When I first encounter Adam Bautz, front man for alt-rock band sexdad, he's hustling out of his band's practice space wearing a sleeveless orange tank top and baggy sweats. If he looks like a man who's spent too many hours holed up in a cramped room in front of a computer, it's because that's exactly what he has been doing mixing the band's new, still-untitled album, release date uncertain.
"I've basically been living here," Bautz tells me as we head up the stairs of Utopia Studios in Shaw. The industrial sized building used to be a tobacco warehouse, and on the fourth floor the band has their practice space.
Bautz facilitates a quick round of introductions: Andy Lewis on lead guitar, Blake Hahn on bass and Jack Kohler on drums.

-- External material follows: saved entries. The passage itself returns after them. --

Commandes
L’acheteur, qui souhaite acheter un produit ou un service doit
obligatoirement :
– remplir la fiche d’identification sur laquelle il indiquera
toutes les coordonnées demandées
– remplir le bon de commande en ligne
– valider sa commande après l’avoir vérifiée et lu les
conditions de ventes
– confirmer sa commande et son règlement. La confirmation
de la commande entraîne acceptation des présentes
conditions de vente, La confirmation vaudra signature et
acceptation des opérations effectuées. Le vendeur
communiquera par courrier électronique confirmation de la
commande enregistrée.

Each member has previously been in or is currently in any number of bands. But, like a couple that's planned a weeks-long trip together or just split the cost of a couch, they all seem certain that this band, sexdad, is "the one."
They treat me to a rendition of "I Was a Teen Psycho," a low key rocker that reminds me of Velvet Underground.

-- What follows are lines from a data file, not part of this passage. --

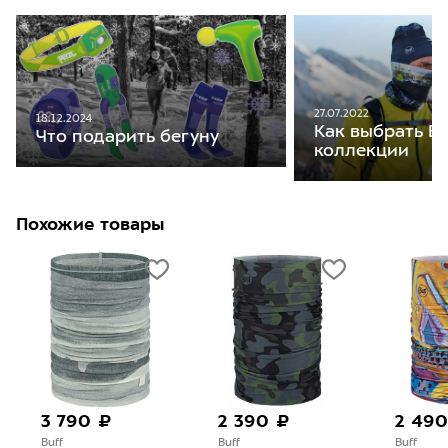
27.07.2022
18.12.2024
Как выбрать Bu
Что подарить бегуну
коллекции
Похожие товары
3 790 ₽
2 390 ₽
2 490
Buff
Buff
Buff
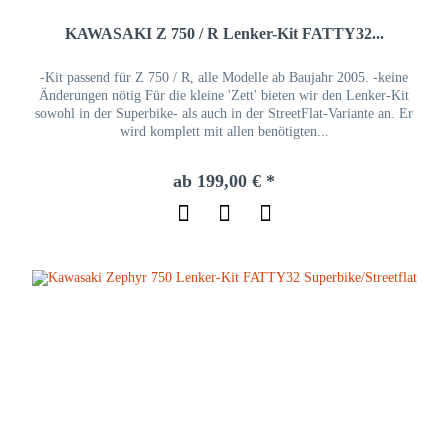
KAWASAKI Z 750 / R Lenker-Kit FATTY32...
-Kit passend für Z 750 / R, alle Modelle ab Baujahr 2005. -keine
Änderungen nötig Für die kleine 'Zett' bieten wir den Lenker-Kit
sowohl in der Superbike- als auch in der StreetFlat-Variante an. Er
wird komplett mit allen benötigten...
ab 199,00 € *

Afterward, Kohler and Bautz exchange looks, and it's clear to everyone in the room except me that the drummer is looking for some feedback.
"This is the only time they'll take me seriously because there's an observer," Bautz jokes, referring to my presence. He goes on to tell Kohler he's "giving away the rock n' roll" a bit too much in the song.

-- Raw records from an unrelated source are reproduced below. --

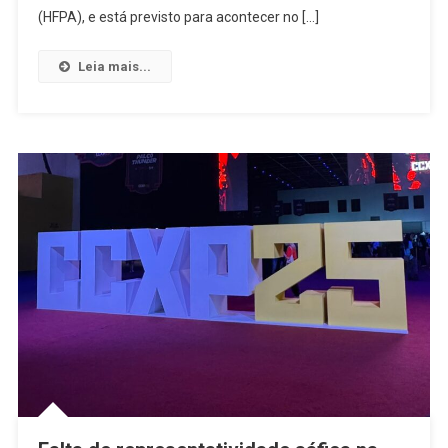
Oficial
(HFPA), e está previsto para acontecer no […]
Do
Globo
Leia mais...
De
Ouro
Na
Cidade,
Em
2026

Kohler knows exactly what this means and seems to take it to heart. Later, the drummer references a secret language it feels like he shares with his bandmates when they are really clicking, which they have been more often than not as of late.
"I wouldn't be in a band called sexdad if we didn't have camaraderie," Lewis says.
The ridiculousness of the band's name seems to weigh a little on Bautz. The jokey name, for some, might undercut the band’s and Bautz’s serious intentions. Apparently, though, his mom is one of the name's biggest defenders. So at least there's that.
"And people remember it," he says.
Among their many influences, sexdad cites Son Volt, Wilco and Big Star. The last of which Bautz refers to as "inspiration in the realm of not making any money."
A few songs later in what has turned into a private concert, they play "Congratulations." During the verses Lewis plays a noodly, Neil Young-esque lead guitar that proves to be a sleight of hand when the band hits the tight, staccato chorus that sounds from an entirely different decade than Young. But then, just as quickly, they're back to a Neil-like sound for the verse. The different sounds congeal nicely though and to my surprise, as much as this band of early 20-somethings talks about who they want to sound like they've concocted a style of their own.
As if reading my mind, Bautz says a few minutes later, "The last record was me deciding I didn't mind just copying other people's styles entirely. I would say, like, ‘OK, this one's the Beatles song. This one's the Stones song.’ And then really, I don't know these songs feel a lot like my songs actually. Which is exciting."
Before moving their operation over to Utopia, sexdad used to practice in the basement of Bautz's mom's apartment building. But, as Lewis says, "Unfortunately the neighbors directly upstairs weren't Adam's mom."
As Bautz tells it, "We were in the middle of recording a song for the record, and I think it must have been really irritating because the same single instrument was playing the same thing over and over. Then we hear this stomping noise followed by 'Shut. The. Fuck Up!'"
Later, my feeling that the band has crafted its own sound is doubly confirmed when Bautz plays me a recording of "A New Dawn in St. Louis," which based on its name sounds like it would be corny as hell but is a total ear worm.
The song starts with some ambient keys and a subdued, groovy bass. Guitar comes in for the anti-anthem refrain as Bautz sings, "It's a new dawn in St. Louis. No!" Coming on the heels of the vocal is a viola and what Bautz says is a poorly played clavichord and a fake french horn.
The tune is lo-fi but truly catchy. Imagine a song that would play over a PSA put out by St. Louis's tourism board. Now imagine if the tourism board asked Handsome Boy Modeling School and Guided by Voices to co-compose the track.
I ask Bautz if they'll play "New Dawn in St. Louis" at their show the following week at the Heavy Anchor.
He says I'll just have to wait and see.
Over the next week, I listen to the track a couple times a day. There's a tendency with earworms that what originally made the song feel special can start to grate with too many repeated listens, which does not happen with this track. "New Dawn in St. Louis" is the perfect mix of strange and catchy that’s hard to achieve.
The following week, sexdad prepares to play a show at the Heavy Anchor in front of an enthusiastic crowd of about 30 youngins. Before they take the stage, I ask Bautz if they're going to play "New Dawn."
"Did you bring your viola?" he asks.
I put my hand in my pocket and, finding neither the viola nor the know-how required to play one, shrug in response.
"Then I'm afraid not tonight."
The show rocks anyway.
sexdad's new untitled album is forthcoming. You can find their catalog on Spotify, Apple Music and most other streaming platforms.